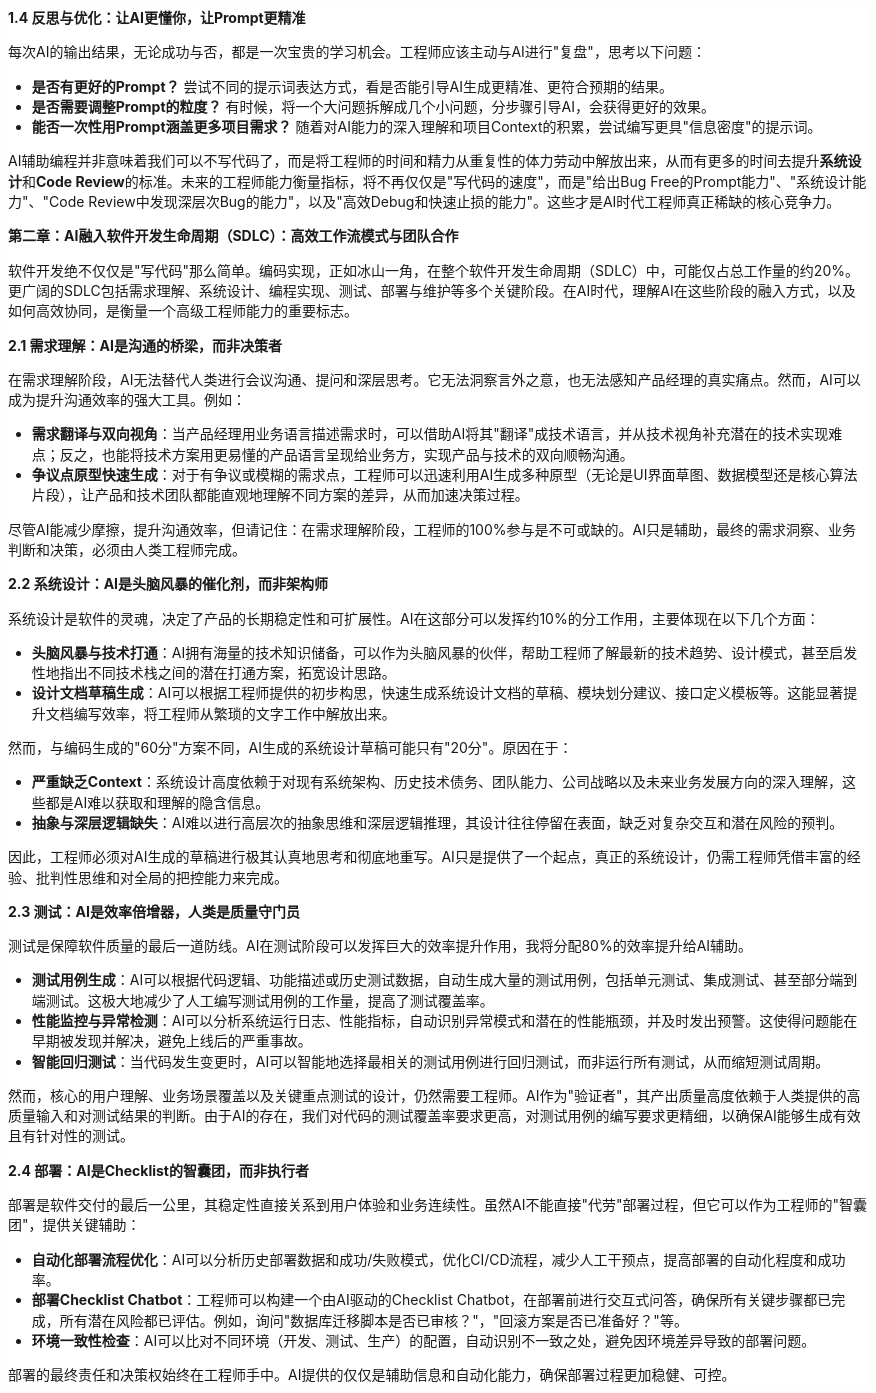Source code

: **1.4 反思与优化：让AI更懂你，让Prompt更精准**

每次AI的输出结果，无论成功与否，都是一次宝贵的学习机会。工程师应该主动与AI进行"复盘"，思考以下问题：
*   **是否有更好的Prompt？** 尝试不同的提示词表达方式，看是否能引导AI生成更精准、更符合预期的结果。
*   **是否需要调整Prompt的粒度？** 有时候，将一个大问题拆解成几个小问题，分步骤引导AI，会获得更好的效果。
*   **能否一次性用Prompt涵盖更多项目需求？** 随着对AI能力的深入理解和项目Context的积累，尝试编写更具"信息密度"的提示词。

AI辅助编程并非意味着我们可以不写代码了，而是将工程师的时间和精力从重复性的体力劳动中解放出来，从而有更多的时间去提升**系统设计**和**Code Review**的标准。未来的工程师能力衡量指标，将不再仅仅是"写代码的速度"，而是"给出Bug Free的Prompt能力"、"系统设计能力"、"Code Review中发现深层次Bug的能力"，以及"高效Debug和快速止损的能力"。这些才是AI时代工程师真正稀缺的核心竞争力。

**第二章：AI融入软件开发生命周期（SDLC）：高效工作流模式与团队合作**

软件开发绝不仅仅是"写代码"那么简单。编码实现，正如冰山一角，在整个软件开发生命周期（SDLC）中，可能仅占总工作量的约20%。更广阔的SDLC包括需求理解、系统设计、编程实现、测试、部署与维护等多个关键阶段。在AI时代，理解AI在这些阶段的融入方式，以及如何高效协同，是衡量一个高级工程师能力的重要标志。

**2.1 需求理解：AI是沟通的桥梁，而非决策者**

在需求理解阶段，AI无法替代人类进行会议沟通、提问和深层思考。它无法洞察言外之意，也无法感知产品经理的真实痛点。然而，AI可以成为提升沟通效率的强大工具。例如：
*   **需求翻译与双向视角**：当产品经理用业务语言描述需求时，可以借助AI将其"翻译"成技术语言，并从技术视角补充潜在的技术实现难点；反之，也能将技术方案用更易懂的产品语言呈现给业务方，实现产品与技术的双向顺畅沟通。
*   **争议点原型快速生成**：对于有争议或模糊的需求点，工程师可以迅速利用AI生成多种原型（无论是UI界面草图、数据模型还是核心算法片段），让产品和技术团队都能直观地理解不同方案的差异，从而加速决策过程。

尽管AI能减少摩擦，提升沟通效率，但请记住：在需求理解阶段，工程师的100%参与是不可或缺的。AI只是辅助，最终的需求洞察、业务判断和决策，必须由人类工程师完成。

**2.2 系统设计：AI是头脑风暴的催化剂，而非架构师**

系统设计是软件的灵魂，决定了产品的长期稳定性和可扩展性。AI在这部分可以发挥约10%的分工作用，主要体现在以下几个方面：
*   **头脑风暴与技术打通**：AI拥有海量的技术知识储备，可以作为头脑风暴的伙伴，帮助工程师了解最新的技术趋势、设计模式，甚至启发性地指出不同技术栈之间的潜在打通方案，拓宽设计思路。
*   **设计文档草稿生成**：AI可以根据工程师提供的初步构思，快速生成系统设计文档的草稿、模块划分建议、接口定义模板等。这能显著提升文档编写效率，将工程师从繁琐的文字工作中解放出来。

然而，与编码生成的"60分"方案不同，AI生成的系统设计草稿可能只有"20分"。原因在于：
*   **严重缺乏Context**：系统设计高度依赖于对现有系统架构、历史技术债务、团队能力、公司战略以及未来业务发展方向的深入理解，这些都是AI难以获取和理解的隐含信息。
*   **抽象与深层逻辑缺失**：AI难以进行高层次的抽象思维和深层逻辑推理，其设计往往停留在表面，缺乏对复杂交互和潜在风险的预判。

因此，工程师必须对AI生成的草稿进行极其认真地思考和彻底地重写。AI只是提供了一个起点，真正的系统设计，仍需工程师凭借丰富的经验、批判性思维和对全局的把控能力来完成。

**2.3 测试：AI是效率倍增器，人类是质量守门员**

测试是保障软件质量的最后一道防线。AI在测试阶段可以发挥巨大的效率提升作用，我将分配80%的效率提升给AI辅助。
*   **测试用例生成**：AI可以根据代码逻辑、功能描述或历史测试数据，自动生成大量的测试用例，包括单元测试、集成测试、甚至部分端到端测试。这极大地减少了人工编写测试用例的工作量，提高了测试覆盖率。
*   **性能监控与异常检测**：AI可以分析系统运行日志、性能指标，自动识别异常模式和潜在的性能瓶颈，并及时发出预警。这使得问题能在早期被发现并解决，避免上线后的严重事故。
*   **智能回归测试**：当代码发生变更时，AI可以智能地选择最相关的测试用例进行回归测试，而非运行所有测试，从而缩短测试周期。

然而，核心的用户理解、业务场景覆盖以及关键重点测试的设计，仍然需要工程师。AI作为"验证者"，其产出质量高度依赖于人类提供的高质量输入和对测试结果的判断。由于AI的存在，我们对代码的测试覆盖率要求更高，对测试用例的编写要求更精细，以确保AI能够生成有效且有针对性的测试。

**2.4 部署：AI是Checklist的智囊团，而非执行者**

部署是软件交付的最后一公里，其稳定性直接关系到用户体验和业务连续性。虽然AI不能直接"代劳"部署过程，但它可以作为工程师的"智囊团"，提供关键辅助：
*   **自动化部署流程优化**：AI可以分析历史部署数据和成功/失败模式，优化CI/CD流程，减少人工干预点，提高部署的自动化程度和成功率。
*   **部署Checklist Chatbot**：工程师可以构建一个由AI驱动的Checklist Chatbot，在部署前进行交互式问答，确保所有关键步骤都已完成，所有潜在风险都已评估。例如，询问"数据库迁移脚本是否已审核？"，"回滚方案是否已准备好？"等。
*   **环境一致性检查**：AI可以比对不同环境（开发、测试、生产）的配置，自动识别不一致之处，避免因环境差异导致的部署问题。

部署的最终责任和决策权始终在工程师手中。AI提供的仅仅是辅助信息和自动化能力，确保部署过程更加稳健、可控。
━━━━━━━━━━━━━━━━━━━━
» **ACTIVITY**
Reproduce verbatim the lines from the one containing "然而，核心的用户理解、业务场" through the end of the material, both ends included.

» **TASK OUTPUT**
然而，核心的用户理解、业务场景覆盖以及关键重点测试的设计，仍然需要工程师。AI作为"验证者"，其产出质量高度依赖于人类提供的高质量输入和对测试结果的判断。由于AI的存在，我们对代码的测试覆盖率要求更高，对测试用例的编写要求更精细，以确保AI能够生成有效且有针对性的测试。

**2.4 部署：AI是Checklist的智囊团，而非执行者**

部署是软件交付的最后一公里，其稳定性直接关系到用户体验和业务连续性。虽然AI不能直接"代劳"部署过程，但它可以作为工程师的"智囊团"，提供关键辅助：
*   **自动化部署流程优化**：AI可以分析历史部署数据和成功/失败模式，优化CI/CD流程，减少人工干预点，提高部署的自动化程度和成功率。
*   **部署Checklist Chatbot**：工程师可以构建一个由AI驱动的Checklist Chatbot，在部署前进行交互式问答，确保所有关键步骤都已完成，所有潜在风险都已评估。例如，询问"数据库迁移脚本是否已审核？"，"回滚方案是否已准备好？"等。
*   **环境一致性检查**：AI可以比对不同环境（开发、测试、生产）的配置，自动识别不一致之处，避免因环境差异导致的部署问题。

部署的最终责任和决策权始终在工程师手中。AI提供的仅仅是辅助信息和自动化能力，确保部署过程更加稳健、可控。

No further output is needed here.